Code Word(s). Have a talk about the issue when you are not in the heat of conflict. Say to your partner something like, "I know you don't intentionally do this, but when you do or say this or that, it makes me feel.......That usually leads to conflict in our relationship. To prevent that, I'm wondering if you would consider agreeing on a code word that I could say, when I feel that you are heading in that direction. When I say the code word, you know that you need to stop the behaviour or action immediately before it creates a problem. I would really appreciate it and feel like you respect me."

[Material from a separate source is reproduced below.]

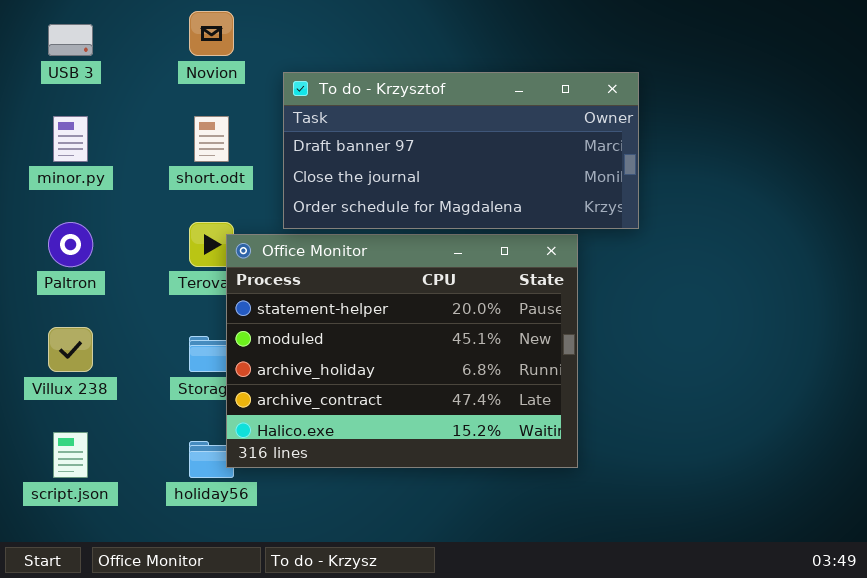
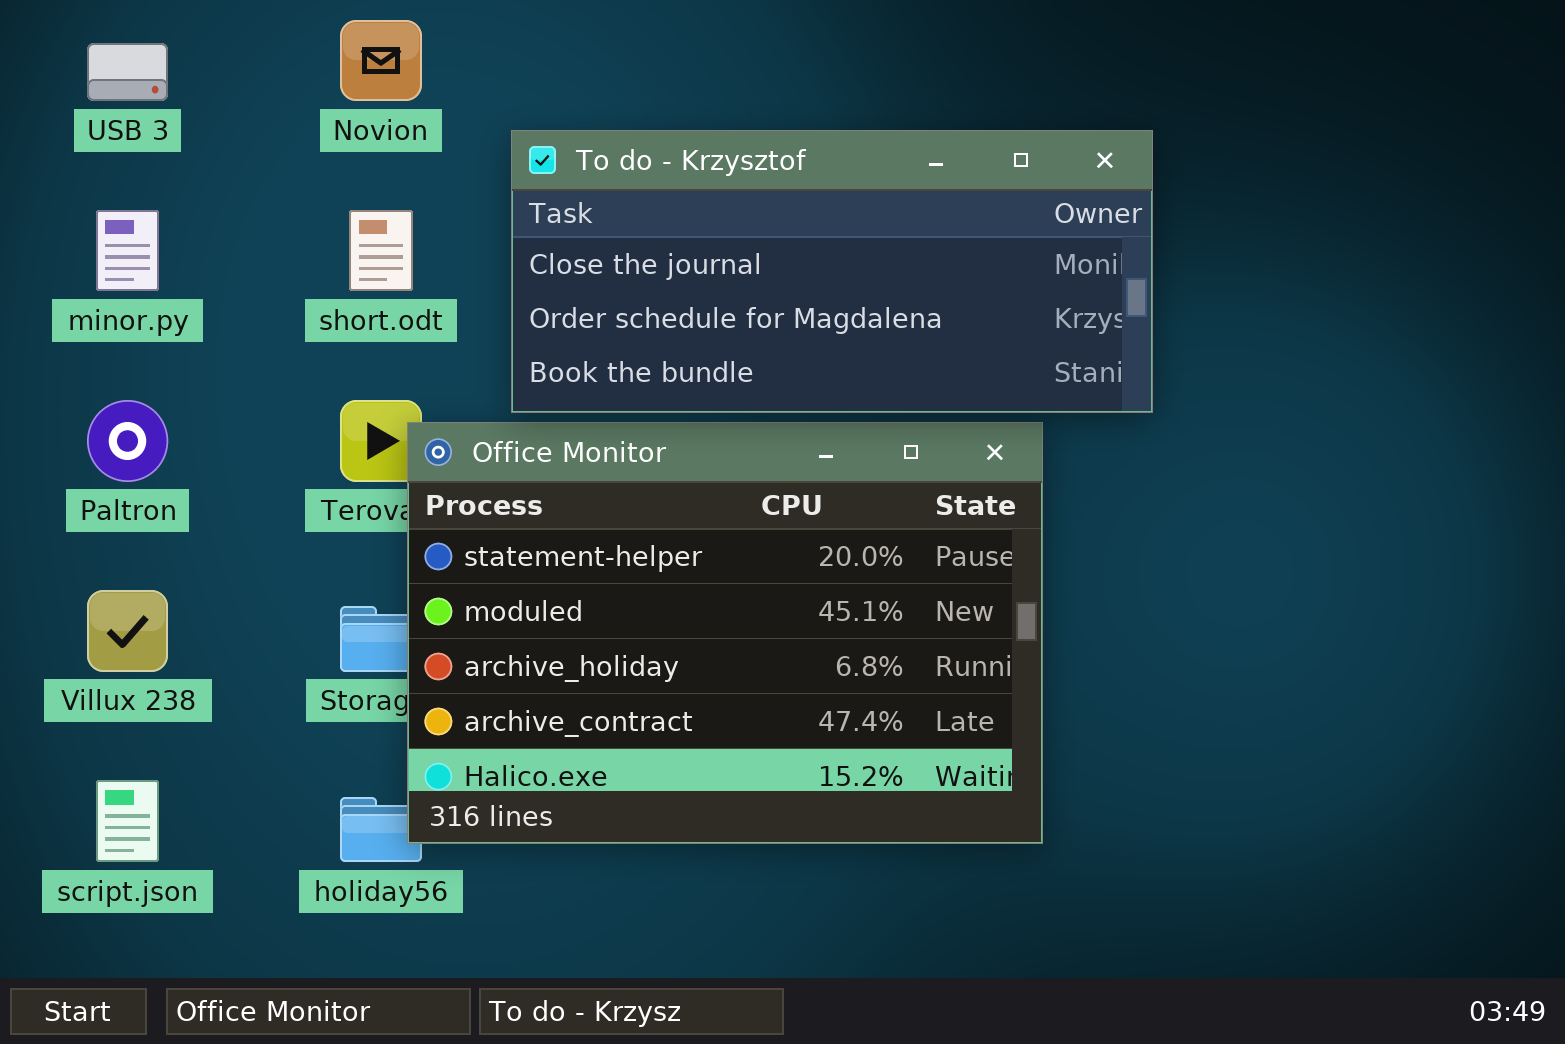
To do - Krzysztof: [283,72,639,229] -> [511,130,1153,413], scrolled down 1 row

My husband and I recently escaped for a quiet weekend retreat. I have a habit of talking about work too much and becoming, let's say "obsessed" about it. I slip into it very easily, but it really bothers my husband and it often results in a intense debate. So we agreed to avoid talking about work for the weekend. Since I am the one who slips into the conversation without realizing it we agreed on the code word "take a break". Rather than my husband becoming upset or frustrated with me, which in and of itself can lead to argument, he agreed to calmly say "take a break" when I began a work related conversation. Sure enough, within the first few hours on our retreat, I began....so he said 'take a break' and I said "what?" Again he said "take a break" and then I got it, "oops, sorry" - we chuckled and changed the topic quickly. Worked like a charm! And the break from work was wonderful for both of us!


In my counseling service I encourage couples to be creative in their communication. A small step like this is a proactive solution for preventing unnecessary conflict.